● **Given records**:
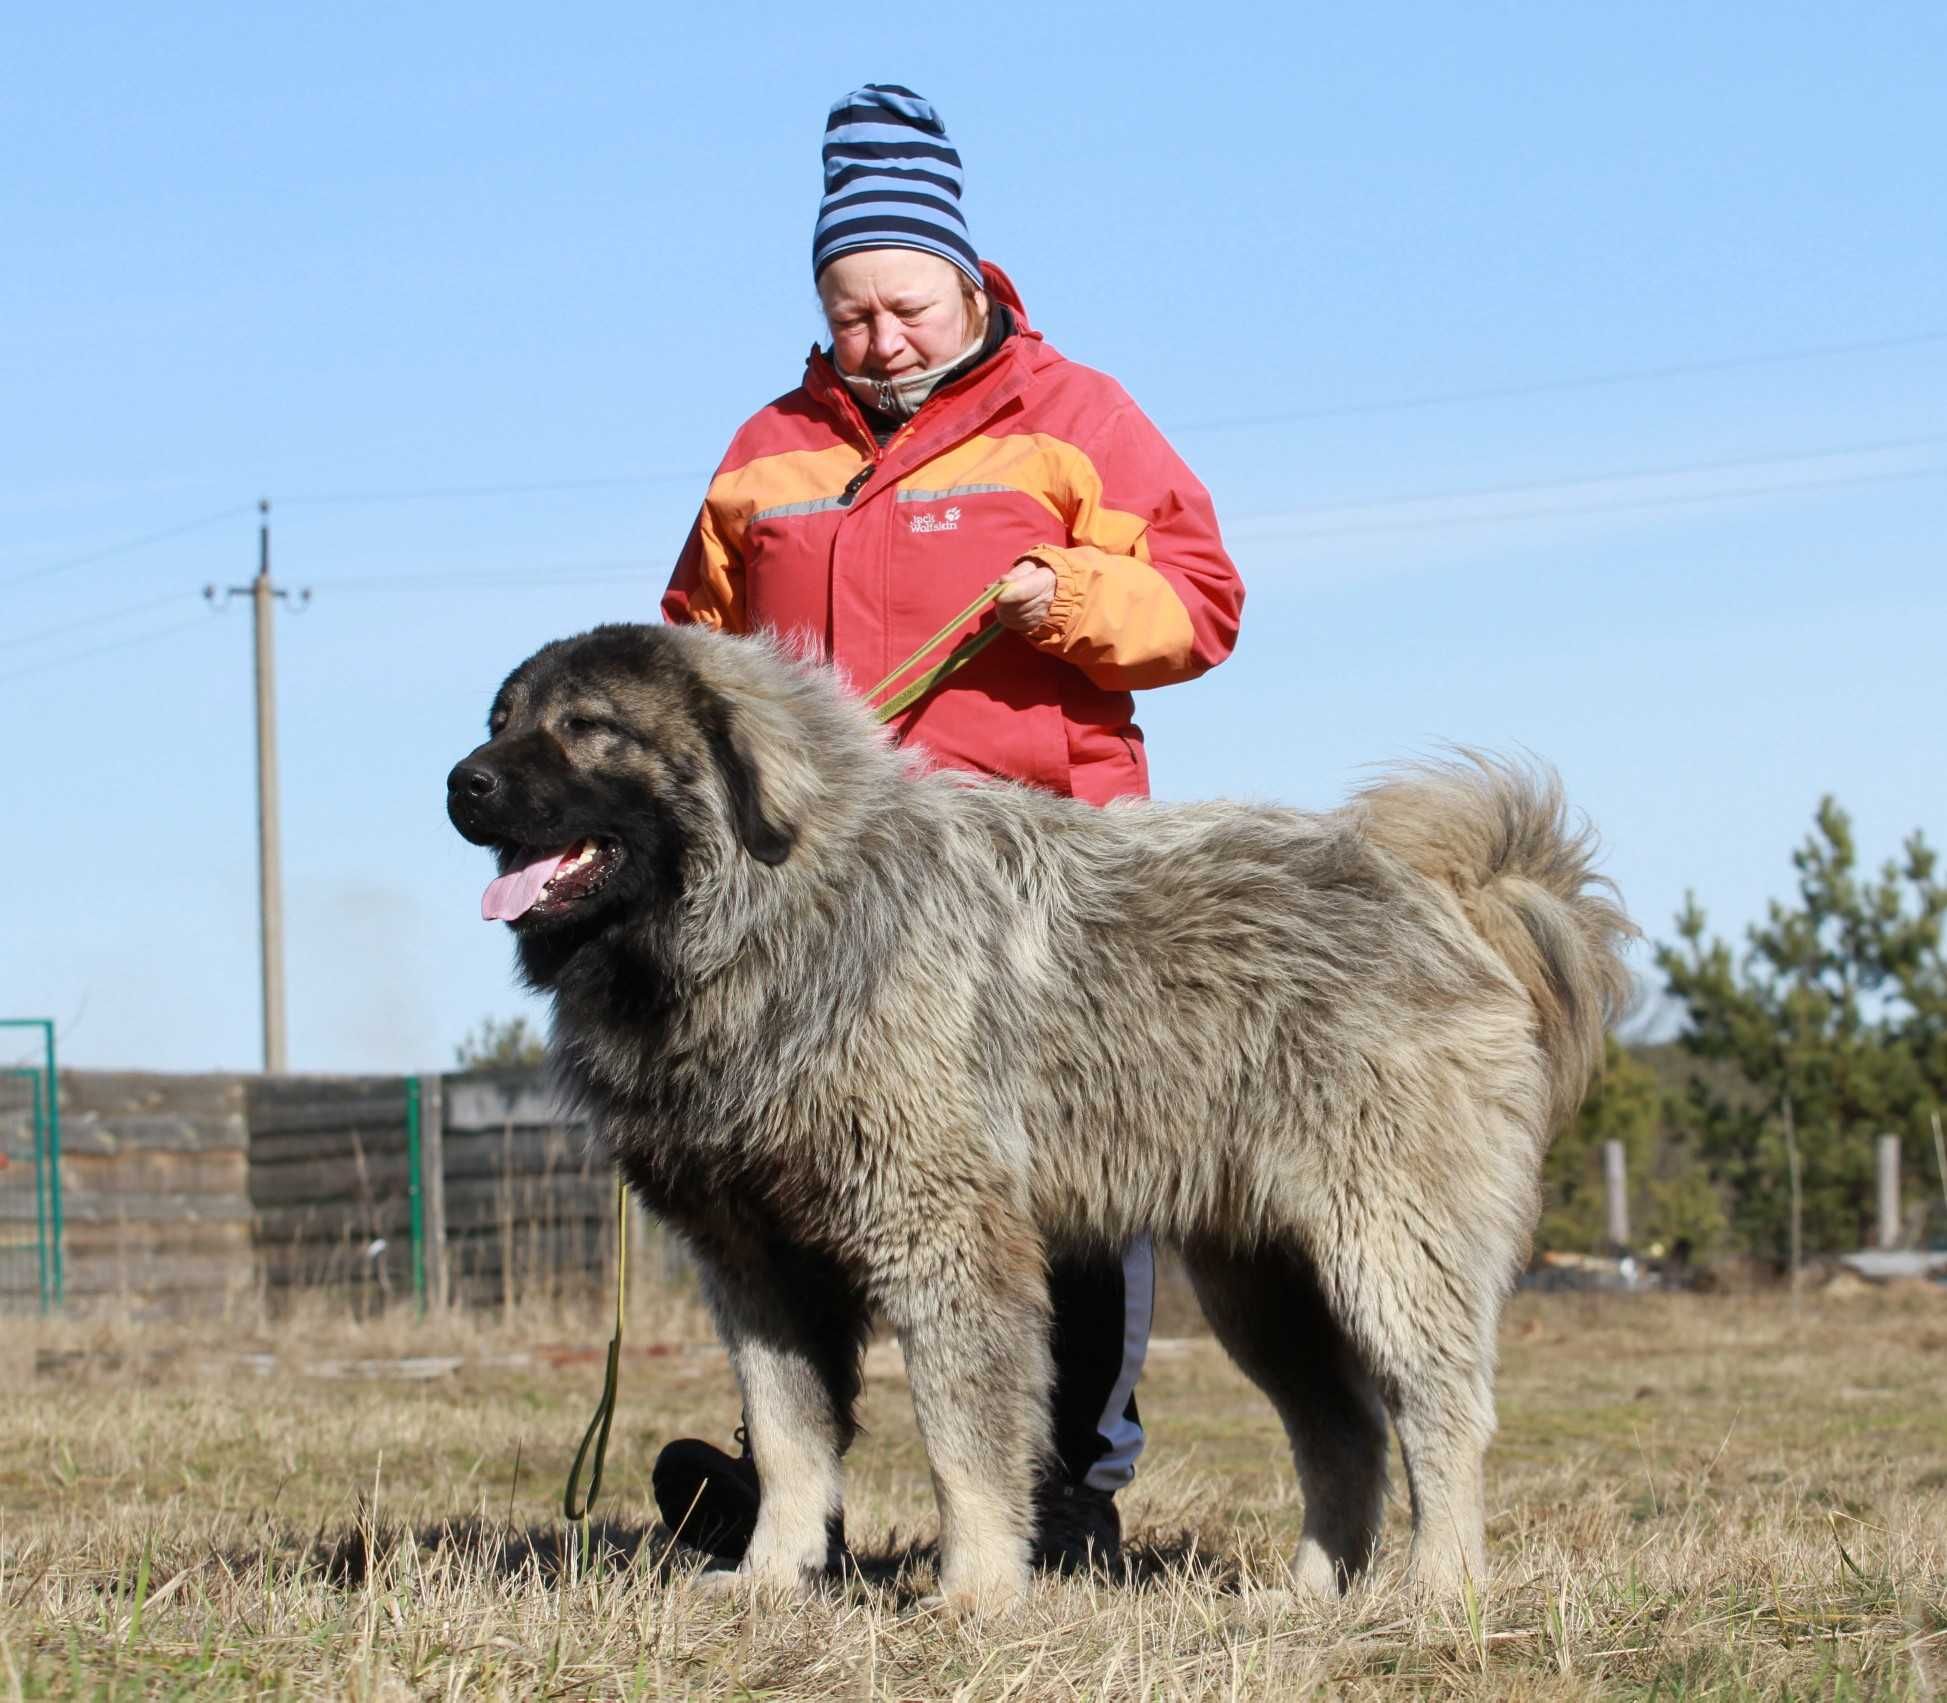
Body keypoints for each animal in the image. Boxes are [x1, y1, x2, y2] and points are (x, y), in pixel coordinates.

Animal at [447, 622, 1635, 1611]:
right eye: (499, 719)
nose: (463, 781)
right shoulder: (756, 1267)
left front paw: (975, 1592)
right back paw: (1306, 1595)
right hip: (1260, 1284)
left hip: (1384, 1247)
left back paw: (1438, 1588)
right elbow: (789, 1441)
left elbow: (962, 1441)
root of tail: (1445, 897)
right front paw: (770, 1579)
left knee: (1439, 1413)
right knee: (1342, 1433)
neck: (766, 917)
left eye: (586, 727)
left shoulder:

● **Assigned task**: Count each line of the listing above that holds the string "right", and state that count without anything added.

● **Output of the exercise**: 7